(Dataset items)
:::::
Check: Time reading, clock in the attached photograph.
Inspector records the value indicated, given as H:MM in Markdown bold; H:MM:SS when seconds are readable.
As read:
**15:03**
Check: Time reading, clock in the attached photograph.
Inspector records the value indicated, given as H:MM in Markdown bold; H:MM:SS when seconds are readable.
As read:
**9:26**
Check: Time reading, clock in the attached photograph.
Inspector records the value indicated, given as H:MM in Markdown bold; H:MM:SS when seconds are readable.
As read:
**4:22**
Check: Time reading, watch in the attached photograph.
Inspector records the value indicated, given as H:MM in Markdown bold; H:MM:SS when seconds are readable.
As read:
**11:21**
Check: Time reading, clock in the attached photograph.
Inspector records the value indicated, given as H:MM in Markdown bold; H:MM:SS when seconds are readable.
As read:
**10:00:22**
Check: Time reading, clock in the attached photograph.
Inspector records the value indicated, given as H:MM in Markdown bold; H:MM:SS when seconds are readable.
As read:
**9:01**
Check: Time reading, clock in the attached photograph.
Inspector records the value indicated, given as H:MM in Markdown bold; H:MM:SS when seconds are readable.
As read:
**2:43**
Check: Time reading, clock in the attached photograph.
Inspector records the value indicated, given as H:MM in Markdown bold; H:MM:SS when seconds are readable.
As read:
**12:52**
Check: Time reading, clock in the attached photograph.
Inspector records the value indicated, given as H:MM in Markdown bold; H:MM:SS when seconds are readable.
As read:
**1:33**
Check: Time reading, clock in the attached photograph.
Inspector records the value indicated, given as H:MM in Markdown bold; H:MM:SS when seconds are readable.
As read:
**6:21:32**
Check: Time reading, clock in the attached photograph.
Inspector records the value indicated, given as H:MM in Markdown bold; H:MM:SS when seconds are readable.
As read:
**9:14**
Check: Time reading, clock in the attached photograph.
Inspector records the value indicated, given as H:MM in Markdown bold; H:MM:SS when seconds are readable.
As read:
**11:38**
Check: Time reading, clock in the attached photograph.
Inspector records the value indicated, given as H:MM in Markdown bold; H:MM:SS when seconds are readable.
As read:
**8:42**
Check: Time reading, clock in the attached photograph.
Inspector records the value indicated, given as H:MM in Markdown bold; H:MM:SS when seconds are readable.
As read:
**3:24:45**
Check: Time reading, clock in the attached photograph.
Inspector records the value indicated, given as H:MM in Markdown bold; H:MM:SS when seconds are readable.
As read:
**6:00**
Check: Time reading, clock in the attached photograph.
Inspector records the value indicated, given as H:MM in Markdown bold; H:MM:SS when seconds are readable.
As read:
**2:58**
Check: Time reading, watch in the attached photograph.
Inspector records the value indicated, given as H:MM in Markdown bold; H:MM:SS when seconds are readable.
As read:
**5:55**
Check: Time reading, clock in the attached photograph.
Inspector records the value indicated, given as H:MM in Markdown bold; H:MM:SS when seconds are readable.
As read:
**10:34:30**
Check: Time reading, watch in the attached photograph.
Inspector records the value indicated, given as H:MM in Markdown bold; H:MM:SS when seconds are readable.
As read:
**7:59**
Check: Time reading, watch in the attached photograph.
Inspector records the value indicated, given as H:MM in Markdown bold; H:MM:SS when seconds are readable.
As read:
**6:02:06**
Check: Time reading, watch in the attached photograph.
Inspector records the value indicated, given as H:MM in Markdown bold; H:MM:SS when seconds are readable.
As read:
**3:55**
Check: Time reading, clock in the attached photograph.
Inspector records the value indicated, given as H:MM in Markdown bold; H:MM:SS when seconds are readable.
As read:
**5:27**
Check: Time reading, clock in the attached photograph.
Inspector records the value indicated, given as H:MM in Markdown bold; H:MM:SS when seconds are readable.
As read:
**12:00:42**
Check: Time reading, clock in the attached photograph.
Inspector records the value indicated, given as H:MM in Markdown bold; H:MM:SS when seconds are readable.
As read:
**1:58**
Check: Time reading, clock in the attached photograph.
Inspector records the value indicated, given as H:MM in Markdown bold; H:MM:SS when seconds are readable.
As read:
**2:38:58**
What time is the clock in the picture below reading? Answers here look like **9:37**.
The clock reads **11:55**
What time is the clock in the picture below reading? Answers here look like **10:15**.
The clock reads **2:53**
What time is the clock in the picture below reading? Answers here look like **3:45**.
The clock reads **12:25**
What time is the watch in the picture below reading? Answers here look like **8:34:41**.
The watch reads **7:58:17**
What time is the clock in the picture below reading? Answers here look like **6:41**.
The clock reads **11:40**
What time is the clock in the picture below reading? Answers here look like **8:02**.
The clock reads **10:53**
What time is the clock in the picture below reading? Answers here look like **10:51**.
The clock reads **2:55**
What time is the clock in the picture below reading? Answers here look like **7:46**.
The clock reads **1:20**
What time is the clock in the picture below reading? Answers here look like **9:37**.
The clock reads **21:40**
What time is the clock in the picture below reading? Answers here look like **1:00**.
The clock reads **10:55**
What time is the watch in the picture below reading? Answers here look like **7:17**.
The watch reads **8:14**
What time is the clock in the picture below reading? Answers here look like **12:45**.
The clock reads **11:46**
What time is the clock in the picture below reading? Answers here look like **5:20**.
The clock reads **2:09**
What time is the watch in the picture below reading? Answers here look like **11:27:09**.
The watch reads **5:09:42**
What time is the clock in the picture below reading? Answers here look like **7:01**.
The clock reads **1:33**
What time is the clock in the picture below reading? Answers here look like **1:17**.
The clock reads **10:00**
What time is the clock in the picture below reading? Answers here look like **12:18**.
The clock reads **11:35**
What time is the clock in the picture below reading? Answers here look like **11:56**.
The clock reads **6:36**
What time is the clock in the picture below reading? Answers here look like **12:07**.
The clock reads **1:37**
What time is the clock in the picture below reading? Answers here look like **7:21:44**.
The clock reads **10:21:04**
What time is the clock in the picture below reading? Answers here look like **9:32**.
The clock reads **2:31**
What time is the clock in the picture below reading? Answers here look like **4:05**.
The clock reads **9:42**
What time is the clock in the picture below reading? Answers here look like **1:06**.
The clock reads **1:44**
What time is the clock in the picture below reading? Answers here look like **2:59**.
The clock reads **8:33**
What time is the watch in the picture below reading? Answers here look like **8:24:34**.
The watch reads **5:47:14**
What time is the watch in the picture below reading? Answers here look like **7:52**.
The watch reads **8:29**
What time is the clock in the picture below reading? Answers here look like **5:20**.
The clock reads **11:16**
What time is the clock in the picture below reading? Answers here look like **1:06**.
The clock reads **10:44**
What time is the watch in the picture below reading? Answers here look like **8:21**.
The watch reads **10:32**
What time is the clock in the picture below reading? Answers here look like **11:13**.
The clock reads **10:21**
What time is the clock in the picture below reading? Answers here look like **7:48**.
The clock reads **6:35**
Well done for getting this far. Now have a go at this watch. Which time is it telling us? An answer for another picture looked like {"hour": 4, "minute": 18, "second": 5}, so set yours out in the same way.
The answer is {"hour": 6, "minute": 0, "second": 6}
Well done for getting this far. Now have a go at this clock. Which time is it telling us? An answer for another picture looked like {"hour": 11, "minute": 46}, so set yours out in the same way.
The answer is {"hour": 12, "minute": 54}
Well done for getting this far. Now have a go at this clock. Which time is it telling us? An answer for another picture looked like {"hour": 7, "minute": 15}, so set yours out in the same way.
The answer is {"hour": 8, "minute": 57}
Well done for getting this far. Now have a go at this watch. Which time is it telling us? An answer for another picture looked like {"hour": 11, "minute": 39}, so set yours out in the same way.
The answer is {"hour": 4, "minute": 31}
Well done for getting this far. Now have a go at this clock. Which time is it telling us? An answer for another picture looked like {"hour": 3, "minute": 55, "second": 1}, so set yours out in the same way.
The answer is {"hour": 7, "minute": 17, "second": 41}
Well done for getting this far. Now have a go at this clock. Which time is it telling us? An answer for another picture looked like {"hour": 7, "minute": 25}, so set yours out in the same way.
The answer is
:::::
Copy out the items above word for word, all of them.

▶ WRITTEN ANSWER
Check: Time reading, clock in the attached photograph.
Inspector records the value indicated, given as H:MM in Markdown bold; H:MM:SS when seconds are readable.
As read:
**15:03**
Check: Time reading, clock in the attached photograph.
Inspector records the value indicated, given as H:MM in Markdown bold; H:MM:SS when seconds are readable.
As read:
**9:26**
Check: Time reading, clock in the attached photograph.
Inspector records the value indicated, given as H:MM in Markdown bold; H:MM:SS when seconds are readable.
As read:
**4:22**
Check: Time reading, watch in the attached photograph.
Inspector records the value indicated, given as H:MM in Markdown bold; H:MM:SS when seconds are readable.
As read:
**11:21**
Check: Time reading, clock in the attached photograph.
Inspector records the value indicated, given as H:MM in Markdown bold; H:MM:SS when seconds are readable.
As read:
**10:00:22**
Check: Time reading, clock in the attached photograph.
Inspector records the value indicated, given as H:MM in Markdown bold; H:MM:SS when seconds are readable.
As read:
**9:01**
Check: Time reading, clock in the attached photograph.
Inspector records the value indicated, given as H:MM in Markdown bold; H:MM:SS when seconds are readable.
As read:
**2:43**
Check: Time reading, clock in the attached photograph.
Inspector records the value indicated, given as H:MM in Markdown bold; H:MM:SS when seconds are readable.
As read:
**12:52**
Check: Time reading, clock in the attached photograph.
Inspector records the value indicated, given as H:MM in Markdown bold; H:MM:SS when seconds are readable.
As read:
**1:33**
Check: Time reading, clock in the attached photograph.
Inspector records the value indicated, given as H:MM in Markdown bold; H:MM:SS when seconds are readable.
As read:
**6:21:32**
Check: Time reading, clock in the attached photograph.
Inspector records the value indicated, given as H:MM in Markdown bold; H:MM:SS when seconds are readable.
As read:
**9:14**
Check: Time reading, clock in the attached photograph.
Inspector records the value indicated, given as H:MM in Markdown bold; H:MM:SS when seconds are readable.
As read:
**11:38**
Check: Time reading, clock in the attached photograph.
Inspector records the value indicated, given as H:MM in Markdown bold; H:MM:SS when seconds are readable.
As read:
**8:42**
Check: Time reading, clock in the attached photograph.
Inspector records the value indicated, given as H:MM in Markdown bold; H:MM:SS when seconds are readable.
As read:
**3:24:45**
Check: Time reading, clock in the attached photograph.
Inspector records the value indicated, given as H:MM in Markdown bold; H:MM:SS when seconds are readable.
As read:
**6:00**
Check: Time reading, clock in the attached photograph.
Inspector records the value indicated, given as H:MM in Markdown bold; H:MM:SS when seconds are readable.
As read:
**2:58**
Check: Time reading, watch in the attached photograph.
Inspector records the value indicated, given as H:MM in Markdown bold; H:MM:SS when seconds are readable.
As read:
**5:55**
Check: Time reading, clock in the attached photograph.
Inspector records the value indicated, given as H:MM in Markdown bold; H:MM:SS when seconds are readable.
As read:
**10:34:30**
Check: Time reading, watch in the attached photograph.
Inspector records the value indicated, given as H:MM in Markdown bold; H:MM:SS when seconds are readable.
As read:
**7:59**
Check: Time reading, watch in the attached photograph.
Inspector records the value indicated, given as H:MM in Markdown bold; H:MM:SS when seconds are readable.
As read:
**6:02:06**
Check: Time reading, watch in the attached photograph.
Inspector records the value indicated, given as H:MM in Markdown bold; H:MM:SS when seconds are readable.
As read:
**3:55**
Check: Time reading, clock in the attached photograph.
Inspector records the value indicated, given as H:MM in Markdown bold; H:MM:SS when seconds are readable.
As read:
**5:27**
Check: Time reading, clock in the attached photograph.
Inspector records the value indicated, given as H:MM in Markdown bold; H:MM:SS when seconds are readable.
As read:
**12:00:42**
Check: Time reading, clock in the attached photograph.
Inspector records the value indicated, given as H:MM in Markdown bold; H:MM:SS when seconds are readable.
As read:
**1:58**
Check: Time reading, clock in the attached photograph.
Inspector records the value indicated, given as H:MM in Markdown bold; H:MM:SS when seconds are readable.
As read:
**2:38:58**
What time is the clock in the picture below reading? Answers here look like **9:37**.
The clock reads **11:55**
What time is the clock in the picture below reading? Answers here look like **10:15**.
The clock reads **2:53**
What time is the clock in the picture below reading? Answers here look like **3:45**.
The clock reads **12:25**
What time is the watch in the picture below reading? Answers here look like **8:34:41**.
The watch reads **7:58:17**
What time is the clock in the picture below reading? Answers here look like **6:41**.
The clock reads **11:40**
What time is the clock in the picture below reading? Answers here look like **8:02**.
The clock reads **10:53**
What time is the clock in the picture below reading? Answers here look like **10:51**.
The clock reads **2:55**
What time is the clock in the picture below reading? Answers here look like **7:46**.
The clock reads **1:20**
What time is the clock in the picture below reading? Answers here look like **9:37**.
The clock reads **21:40**
What time is the clock in the picture below reading? Answers here look like **1:00**.
The clock reads **10:55**
What time is the watch in the picture below reading? Answers here look like **7:17**.
The watch reads **8:14**
What time is the clock in the picture below reading? Answers here look like **12:45**.
The clock reads **11:46**
What time is the clock in the picture below reading? Answers here look like **5:20**.
The clock reads **2:09**
What time is the watch in the picture below reading? Answers here look like **11:27:09**.
The watch reads **5:09:42**
What time is the clock in the picture below reading? Answers here look like **7:01**.
The clock reads **1:33**
What time is the clock in the picture below reading? Answers here look like **1:17**.
The clock reads **10:00**
What time is the clock in the picture below reading? Answers here look like **12:18**.
The clock reads **11:35**
What time is the clock in the picture below reading? Answers here look like **11:56**.
The clock reads **6:36**
What time is the clock in the picture below reading? Answers here look like **12:07**.
The clock reads **1:37**
What time is the clock in the picture below reading? Answers here look like **7:21:44**.
The clock reads **10:21:04**
What time is the clock in the picture below reading? Answers here look like **9:32**.
The clock reads **2:31**
What time is the clock in the picture below reading? Answers here look like **4:05**.
The clock reads **9:42**
What time is the clock in the picture below reading? Answers here look like **1:06**.
The clock reads **1:44**
What time is the clock in the picture below reading? Answers here look like **2:59**.
The clock reads **8:33**
What time is the watch in the picture below reading? Answers here look like **8:24:34**.
The watch reads **5:47:14**
What time is the watch in the picture below reading? Answers here look like **7:52**.
The watch reads **8:29**
What time is the clock in the picture below reading? Answers here look like **5:20**.
The clock reads **11:16**
What time is the clock in the picture below reading? Answers here look like **1:06**.
The clock reads **10:44**
What time is the watch in the picture below reading? Answers here look like **8:21**.
The watch reads **10:32**
What time is the clock in the picture below reading? Answers here look like **11:13**.
The clock reads **10:21**
What time is the clock in the picture below reading? Answers here look like **7:48**.
The clock reads **6:35**
Well done for getting this far. Now have a go at this watch. Which time is it telling us? An answer for another picture looked like {"hour": 4, "minute": 18, "second": 5}, so set yours out in the same way.
The answer is {"hour": 6, "minute": 0, "second": 6}
Well done for getting this far. Now have a go at this clock. Which time is it telling us? An answer for another picture looked like {"hour": 11, "minute": 46}, so set yours out in the same way.
The answer is {"hour": 12, "minute": 54}
Well done for getting this far. Now have a go at this clock. Which time is it telling us? An answer for another picture looked like {"hour": 7, "minute": 15}, so set yours out in the same way.
The answer is {"hour": 8, "minute": 57}
Well done for getting this far. Now have a go at this watch. Which time is it telling us? An answer for another picture looked like {"hour": 11, "minute": 39}, so set yours out in the same way.
The answer is {"hour": 4, "minute": 31}
Well done for getting this far. Now have a go at this clock. Which time is it telling us? An answer for another picture looked like {"hour": 3, "minute": 55, "second": 1}, so set yours out in the same way.
The answer is {"hour": 7, "minute": 17, "second": 41}
Well done for getting this far. Now have a go at this clock. Which time is it telling us? An answer for another picture looked like {"hour": 7, "minute": 25}, so set yours out in the same way.
The answer is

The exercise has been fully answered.